Phil Roth home

How I Learned to Stop Worrying and Love Rotten Tomatoes

Maybe not love it… but use it.

It’s a Friday night and my wife and I are searching for a movie we’re both interested in. I’ve loved using the Metacritic website for a long time, so I’m tapping away on the Movie Finder by Metacritic app on my iPhone. My wife, who doesn’t have brand loyalty when it comes to movie review aggregators, is tapping away on the Movies by Flixster, with Rotten Tomatoes app on her iPad. Every time without fail, she’d get a better result quicker. It was pretty obvious that her app was better. But I refused to switch. I couldn’t support Rotten Tomatoes.

“Why not?”, you may ask. Well when you consider the algorithms that the two sites use to find their final movie score it seems like Metacritic is clearly superior. Rotten Tomatoes evaluates all the reviews it can find and classifies them as either positive or negative. Their final score is simply the percentage of the reviews that are positive. Metacritic converts every review to a score on a scale from 0-100. Their final score is an average of those scores that favors the more influential reviewers.

To me, when Rotten Tomatoes reduces each review to either positive or negative they are discarding a lot of information.

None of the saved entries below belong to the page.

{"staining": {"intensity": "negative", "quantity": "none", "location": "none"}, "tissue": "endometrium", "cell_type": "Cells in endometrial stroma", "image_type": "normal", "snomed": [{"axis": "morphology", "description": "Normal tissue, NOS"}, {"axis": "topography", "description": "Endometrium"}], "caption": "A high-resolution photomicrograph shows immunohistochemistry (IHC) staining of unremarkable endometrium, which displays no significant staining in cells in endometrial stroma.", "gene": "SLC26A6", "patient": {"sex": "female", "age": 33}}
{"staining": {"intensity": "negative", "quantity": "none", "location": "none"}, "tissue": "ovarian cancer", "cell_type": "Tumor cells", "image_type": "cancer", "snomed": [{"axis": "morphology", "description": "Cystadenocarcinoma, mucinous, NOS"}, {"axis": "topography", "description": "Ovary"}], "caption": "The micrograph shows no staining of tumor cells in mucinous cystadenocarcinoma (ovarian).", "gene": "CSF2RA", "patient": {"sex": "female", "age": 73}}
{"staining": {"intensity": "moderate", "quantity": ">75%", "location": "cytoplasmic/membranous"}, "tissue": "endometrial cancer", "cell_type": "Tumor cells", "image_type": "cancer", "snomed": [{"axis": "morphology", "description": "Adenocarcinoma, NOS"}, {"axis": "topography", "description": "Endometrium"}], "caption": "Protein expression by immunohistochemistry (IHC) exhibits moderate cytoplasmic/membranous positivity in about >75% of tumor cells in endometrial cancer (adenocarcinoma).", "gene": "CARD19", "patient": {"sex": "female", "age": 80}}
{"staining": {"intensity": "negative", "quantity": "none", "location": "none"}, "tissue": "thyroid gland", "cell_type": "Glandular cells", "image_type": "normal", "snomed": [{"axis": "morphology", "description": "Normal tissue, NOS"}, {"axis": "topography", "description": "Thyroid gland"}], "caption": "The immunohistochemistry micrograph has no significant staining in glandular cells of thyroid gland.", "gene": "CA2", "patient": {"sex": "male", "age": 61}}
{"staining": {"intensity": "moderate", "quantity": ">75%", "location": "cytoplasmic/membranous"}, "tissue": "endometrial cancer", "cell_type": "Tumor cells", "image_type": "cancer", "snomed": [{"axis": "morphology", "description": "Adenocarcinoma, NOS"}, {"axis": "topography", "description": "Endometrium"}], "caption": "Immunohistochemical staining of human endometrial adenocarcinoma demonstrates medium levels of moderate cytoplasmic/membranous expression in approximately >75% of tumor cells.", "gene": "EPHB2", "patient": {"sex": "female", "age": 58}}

Metacritic is taking a more scientific approach that uses all the information that’s available to them.

So, how do the results of those two approaches compare? Well, I took a look:

Rotten Tomatoes versus Metacritic

In this plot, a dot shows each movie that has a corresponding Rotten Tomatoes and Metacritic score. The dots turn red as more movies pile up on a spot. There’s also a least squares fit plotted that shows a good relationship between the two scores. A couple things jump out. First, the Rotten Tomatoes scores span the whole range from 0 to 100. Very few Metacritic scores drop below 10 or rise above 90. This makes sense as a truly bad movie has a good chance of having absolutely no positive reviews, but it will be almost impossible for every critic to give it their absolutely lowest score.

The flatter slope of the fit around 50% also makes sense given the two methods. Assume each movie has a hidden actual score that each review is trying to measure with some error. If that score is middling but ultimately disappointing (say around 45%) then the Metacritic average of all the reviews will also be around that number. But if each review is accurate in measuring the 45%, they could all be determined to be negative and the Rotten Tomatoes score would drop to much lower than that. As the “actual” score rises, the Rotten Tomatoes score would quickly switch from negative to positive. This is explains why the Rotten Tomatoes scores sweep through that middle territory quickly and the fit is flatter.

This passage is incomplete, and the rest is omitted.